Título: Despesa maior em ano de eleições, a eterna tentação
Autor:
Fonte: Valor Econômico, 20/04/2009, Opinião, p. A8
A redução oficial da meta de superávit primário do setor público foi maior do que a esperada e o compromisso agora é economizar 2,5% do Produto Interno Bruto. A recessão é uma ameaça real à economia brasileira e há motivos suficientes para se realizar uma política contracíclica, desde que se atente para seus limites. A diminuição do esforço fiscal não comprometerá a relação dívida líquida/PIB que, com a exclusão da Petrobras, atingirá 39,5% em 2009 e não desarrumará a princípio nenhum dos indicadores econômicos relevantes. Pelo contrário, seu objetivo principal é aumentar os gastos públicos e suavizar a queda na taxa de crescimento. Necessária, a medida foi tomada em um ambiente que não privilegia a racionalidade. A ampliação dos gastos públicos é uma velha arma em anos pré-eleitorais e uma senha para gastos dispensáveis e desperdícios. A fúria com que municípios e Estados recorrem à União atrás de recursos é um sinal preocupante. A aparente disposição do governo em atendê-los é outro.
Com a redução da meta e a exclusão da Petrobras dos cálculos, os três níveis de governo, mais as estatais, terão cerca de R$ 40,2 bilhões adicionais para gastar. Para a União, a folga de recursos chega a R$ 23,2 bilhões. Que todo esse dinheiro se transformará em despesas não há muitas dúvidas, mas o corte do superávit foi feito em primeiro lugar para acomodar a redução da arrecadação provocada pela retração.

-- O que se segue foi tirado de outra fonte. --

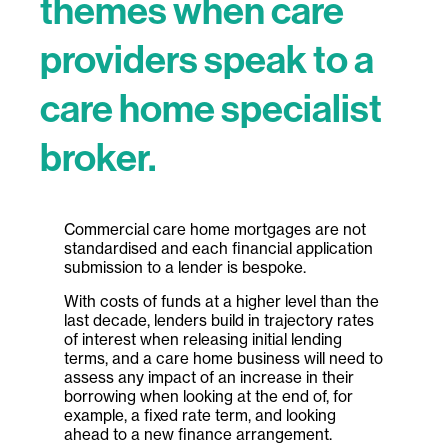
themes when care
providers speak to a
care home specialist
broker.
Commercial care home mortgages are not
standardised and each financial application
submission to a lender is bespoke.
With costs of funds at a higher level than the
last decade, lenders build in trajectory rates
of interest when releasing initial lending
terms, and a care home business will need to
assess any impact of an increase in their
borrowing when looking at the end of, for
example, a fixed rate term, and looking
ahead to a new finance arrangement.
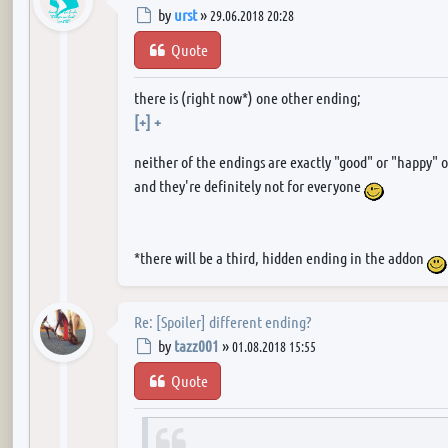
Post
by
urst
»
29.06.2018 20:28
Quote
there is (right now*) one other ending;
[+] +
neither of the endings are exactly "good" or "happy" 
and they're definitely not for everyone
*there will be a third, hidden ending in the addon
Re: [Spoiler] different ending?
Post
by
tazz001
»
01.08.2018 15:55
Quote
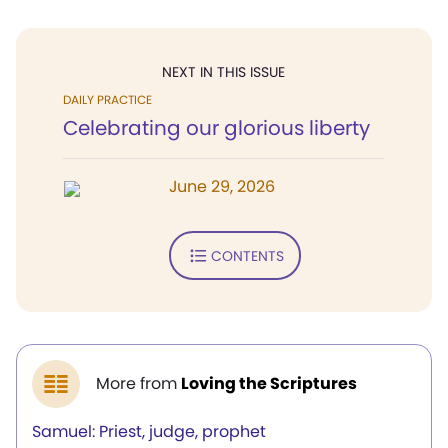
NEXT IN THIS ISSUE
DAILY PRACTICE
Celebrating our glorious liberty
June 29, 2026
CONTENTS
More from
Loving the Scriptures
Samuel: Priest, judge, prophet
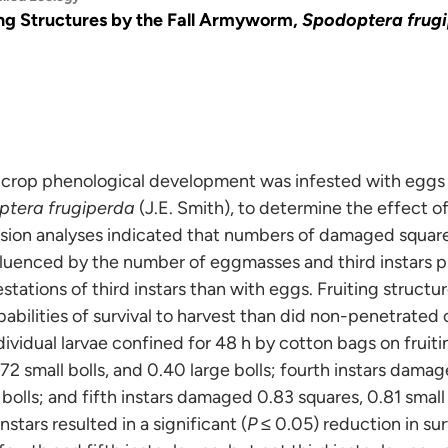
ng Structures by the Fall Armyworm,
Spodoptera frug
 crop phenological development was infested with eggs an
tera frugiperda
(J.E. Smith), to determine the effect of 
sion analyses indicated that numbers of damaged square
fluenced by the number of eggmasses and third instars p
stations of third instars than with eggs. Fruiting struct
abilities of survival to harvest than did non-penetrated 
vidual larvae confined for 48 h by cotton bags on fruitin
2 small bolls, and 0.40 large bolls; fourth instars damag
 bolls; and fifth instars damaged 0.83 squares, 0.81 small 
stars resulted in a significant (
P ≤
0.05) reduction in surv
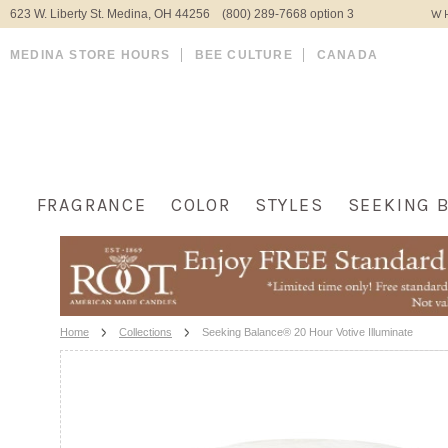
623 W. Liberty St. Medina, OH 44256 (800) 289-7668 option 3
WH
MEDINA STORE HOURS
BEE CULTURE
CANADA
FRAGRANCE
COLOR
STYLES
SEEKING 
Home
Collections
Seeking Balance® 20 Hour Votive Illuminate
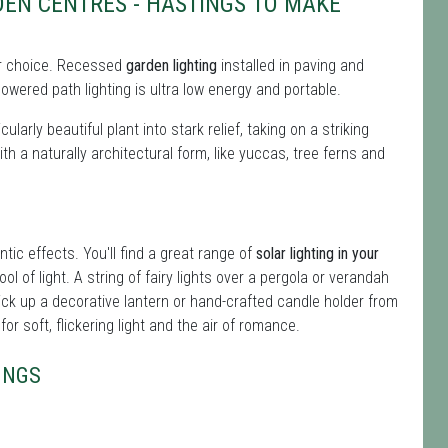
EN CENTRES - HASTINGS TO MAKE
 for choice. Recessed
garden lighting
installed in paving and
owered path lighting is ultra low energy and portable.
ularly beautiful plant into stark relief, taking on a striking
ith a naturally architectural form, like yuccas, tree ferns and
ntic effects. You'll find a great range of
solar lighting in your
ol of light. A string of fairy lights over a pergola or verandah
ick up a decorative lantern or hand-crafted candle holder from
r soft, flickering light and the air of romance.
INGS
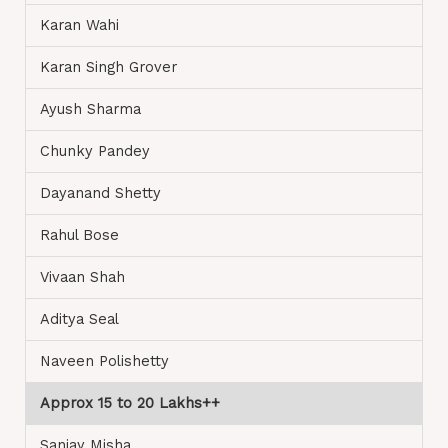
Karan Wahi
Karan Singh Grover
Ayush Sharma
Chunky Pandey
Dayanand Shetty
Rahul Bose
Vivaan Shah
Aditya Seal
Naveen Polishetty
Approx 15 to 20 Lakhs++
Sanjay Misha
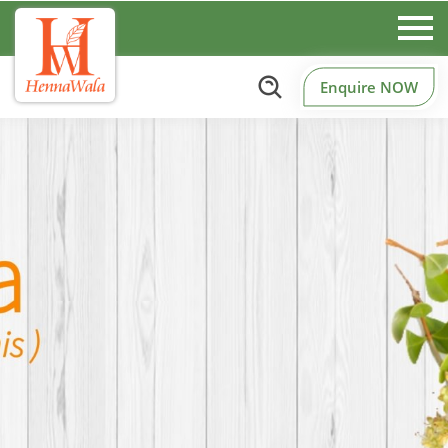
Enquire NOW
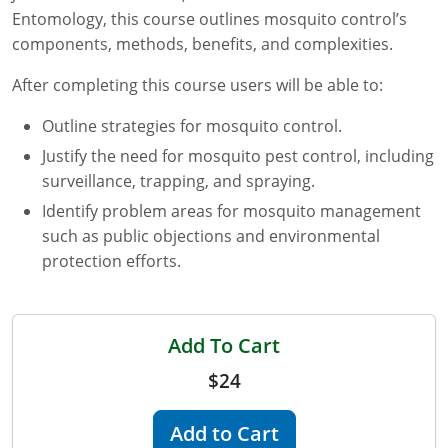
Entomology, this course outlines mosquito control’s
Florida
components, methods, benefits, and complexities.
Georgia
After completing this course users will be able to:
AG Approved Courses
Idaho
Outline strategies for mosquito control.
Justify the need for mosquito pest control, including
Illinois
Structural Approved Courses
surveillance, trapping, and spraying.
Indiana
Identify problem areas for mosquito management
such as public objections and environmental
Iowa
protection efforts.
Kansas
Kentucky
Add To Cart
$24
Louisiana
Maine
Add to Cart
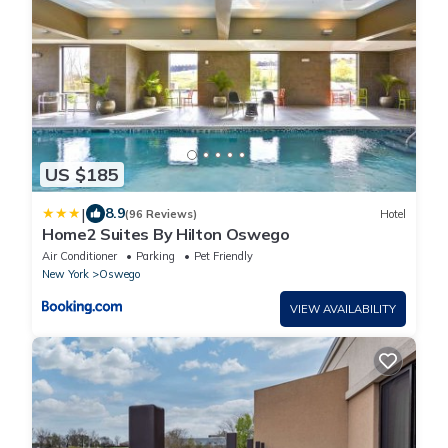
US $185
|
8.9
(96 Reviews)
Hotel
Home2 Suites By Hilton Oswego
Air Conditioner
Parking
Pet Friendly
New York
Oswego
VIEW AVAILABILITY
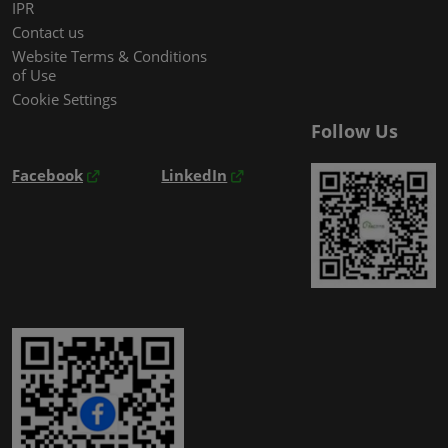
IPR
Contact us
Website Terms & Conditions
of Use
Cookie Settings
Follow Us
Facebook
LinkedIn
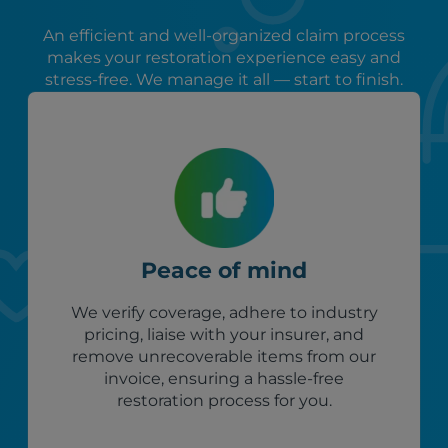
An efficient and well-organized claim process
makes your restoration experience easy and
stress-free. We manage it all — start to finish.
Peace of mind
We verify coverage, adhere to industry
pricing, liaise with your insurer, and
remove unrecoverable items from our
invoice, ensuring a hassle-free
restoration process for you.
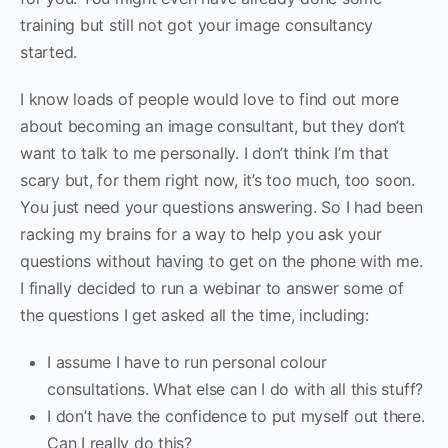
training but still not got your image consultancy
started.
I know loads of people would love to find out more
about becoming an image consultant, but they don’t
want to talk to me personally. I don’t think I’m that
scary but, for them right now, it’s too much, too soon.
You just need your questions answering. So I had been
racking my brains for a way to help you ask your
questions without having to get on the phone with me.
I finally decided to run a webinar to answer some of
the questions I get asked all the time, including:
I assume I have to run personal colour
consultations. What else can I do with all this stuff?
I don’t have the confidence to put myself out there.
Can I really do this?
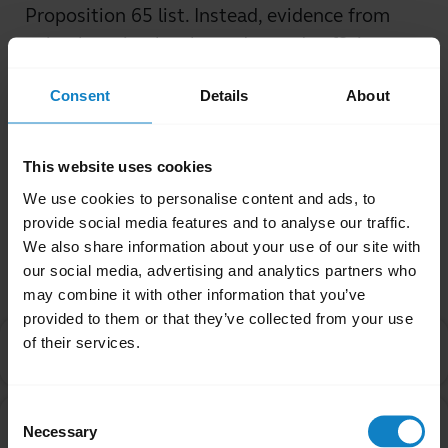
Proposition 65 list. Instead, evidence from
animal testing has been deemed sufficient,
even when those tests on animals are
Consent
Details
About
conducted with outlandish dosages.
Was this useful?
This website uses cookies
Yes
No
We use cookies to personalise content and ads, to
provide social media features and to analyse our traffic.
We also share information about your use of our site with
Related Frequently Asked Questions
our social media, advertising and analytics partners who
may combine it with other information that you’ve
provided to them or that they’ve collected from your use
I purchased this product outside of California. Why
of their services.
chevron_right
are you providing the Proposition 65 warning to me?
Consent
Are products with the Proposition 65 warning label
chevron_right
Necessary
Selection
safe to use?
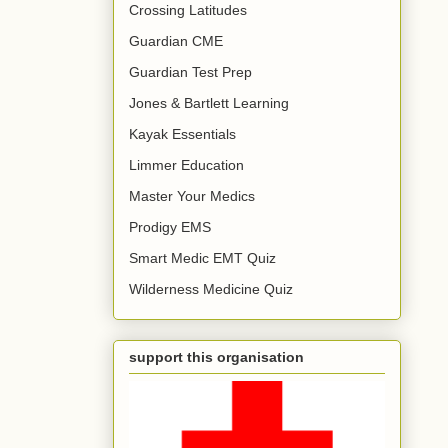
Crossing Latitudes
Guardian CME
Guardian Test Prep
Jones & Bartlett Learning
Kayak Essentials
Limmer Education
Master Your Medics
Prodigy EMS
Smart Medic EMT Quiz
Wilderness Medicine Quiz
support this organisation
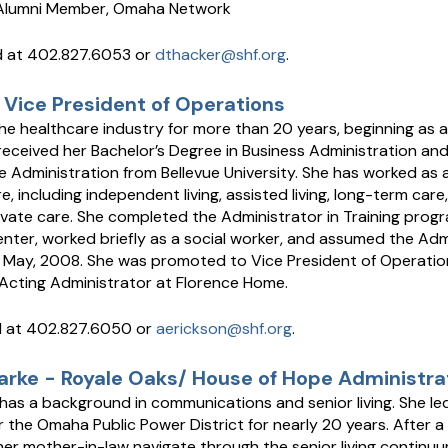
 Alumni Member, Omaha Network
 at 402.827.6053 or
dthacker@shf.org
.
 Vice President of Operations
he healthcare industry for more than 20 years, beginning as a
received her Bachelor’s Degree in Business Administration and
 Administration from Bellevue University. She has worked as a 
, including independent living, assisted living, long-term care, 
vate care. She completed the Administrator in Training prog
ter, worked briefly as a social worker, and assumed the Adm
 May, 2008. She was promoted to Vice President of Operatio
 Acting Administrator at Florence Home.
d at 402.827.6050 or
aerickson@shf.org
.
larke - Royale Oaks/ House of Hope Administra
 has a background in communications and senior living. She 
or the Omaha Public Power District for nearly 20 years. After a
her mother-in-law navigate through the senior living continuu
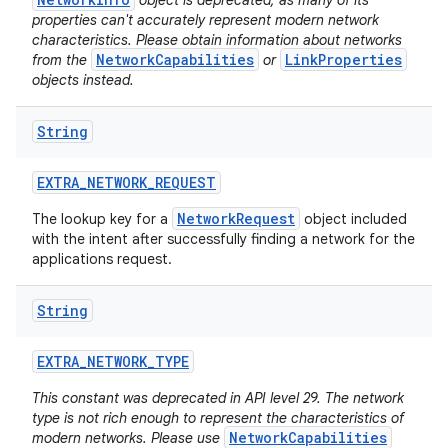
object is deprecated, as many of its
properties can't accurately represent modern network
characteristics. Please obtain information about networks
NetworkCapabilities
LinkProperties
from the
or
objects instead.
String
EXTRA
_
NETWORK
_
REQUEST
NetworkRequest
The lookup key for a
object included
with the intent after successfully finding a network for the
applications request.
String
EXTRA
_
NETWORK
_
TYPE
This constant was deprecated in API level 29. The network
type is not rich enough to represent the characteristics of
NetworkCapabilities
modern networks. Please use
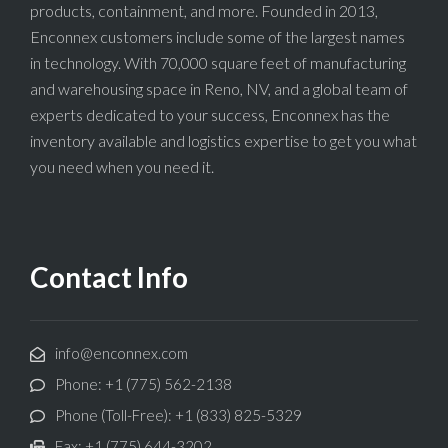
products, containment, and more. Founded in 2013,
Enconnex customers include some of the largest names
in technology. With 70,000 square feet of manufacturing
and warehousing space in Reno, NV, and a global team of
experts dedicated to your success, Enconnex has the
inventory available and logistics expertise to get you what
you need when you need it.
Contact Info
info@enconnex.com
Phone: +1 (775) 562-2138
Phone (Toll-Free): +1 (833) 825-5329
Fax: +1 (775) 644-3202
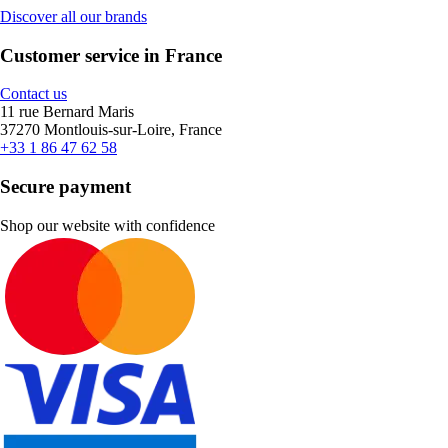
Discover all our brands
Customer service in France
Contact us
11 rue Bernard Maris
37270 Montlouis-sur-Loire, France
+33 1 86 47 62 58
Secure payment
Shop our website with confidence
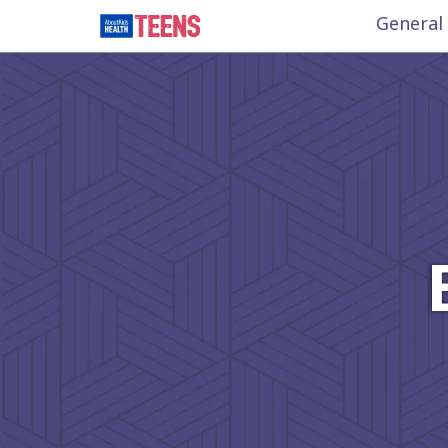
General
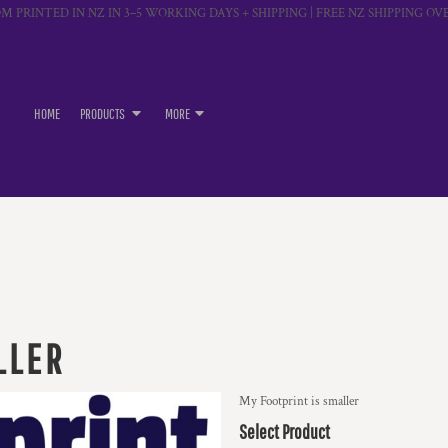
M PRINTED IN NZ IN 3–5 WORKING DAYS + SHIPPING | FREE NZ SHIPPING OVE
HOME
PRODUCTS
MORE
LLER
My Footprint is smaller
Select Product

Estimativas do governo indicam que as receitas exclusivas da União declinarão cerca de R$ 34 bilhões - a grosso modo, 1% do PIB. Por outro lado, os gastos com pessoal e Previdência, que refletirão o bom aumento do salário mínimo e os reajustes generalizados para os servidores públicos, consumirão uma fatia maior do orçamento, pois cresceram 27% no primeiro trimestre, enquanto a arrecadação é cadente. Uma das maiores fontes de descompressão fiscal, na verdade, será dada pela economia no pagamento de juros. Eles deverão cair a um dígito e propiciar, segundo analistas, uma economia de até R$ 15 bilhões em relação ao ano passado.
Dessa forma, haverá mais gastos, mas uma parte não desprezível deles já está destinada a cobrir despesas correntes, indevidamente elevadas em 2008, quando a crise financeira já se instalara. Haverá mais algum espaço para investimentos, principalmente da Petrobras, embora isso não signifique que eles serão de fato realizados. A execução do Programa de Aceleração do Crescimento continua fraca. Até meados de abril, apenas R$ 6,5 bilhões dos R$ 49 bilhões previstos haviam sido empenhados.
O governo está também comprometido com renúncias fiscais a conta-gotas, em vez de optar por redução da carga de tributos mais ampla - ele cortou impostos para cadeados, mas não para máquinas e equipamentos. E esticou a rede de subsídios para além do ano fiscal, com o programa de habitação, que cobrirá despesas das moradias para a pessoas com renda de zero a 3 salários mínimos.
Sempre que há abertura dos cofres do governo central, as pressões políticas se amplificam. A União já garantiu aos municípios que manterá o mesmo volume de recursos do fundo de participação de 2008. Acena com algum afago aos Estados, que já alinharam uma lista de reivindicações estranhas à Lei de Responsabilidade Fiscal. Com o discurso de que a hora para gastar é agora, assanham os aliados a trocar fidelidades por dinheiro.
A disputa presidencial foi aberta antes do tempo, porque o governo não tem um candidato forte, popular ou reconhecido. Precisará torná-lo viável em apenas um ano e meio e para isso precisa de todo o apoio que puder conseguir. A opção preferencial pelo PMDB - não exclusiva - já indica que o nível geral de gastos tende a subir. Depois de reduzir o esforço fiscal e pregar que chegou de novo a vez do Estado, o governo dificilmente legará a seu candidato à sucessão um discurso austero. O espírito do momento, de aumento de gastos, coincide com o espírito eterno de vastos setores do petismo e do governo que se sentiram desconfortáveis com a política econômica austera legada a Lula e adaptada por ele segundo as conveniências. Em uma campanha presidencial dura e incerta, a tentação de jogá-la fora não é pequena.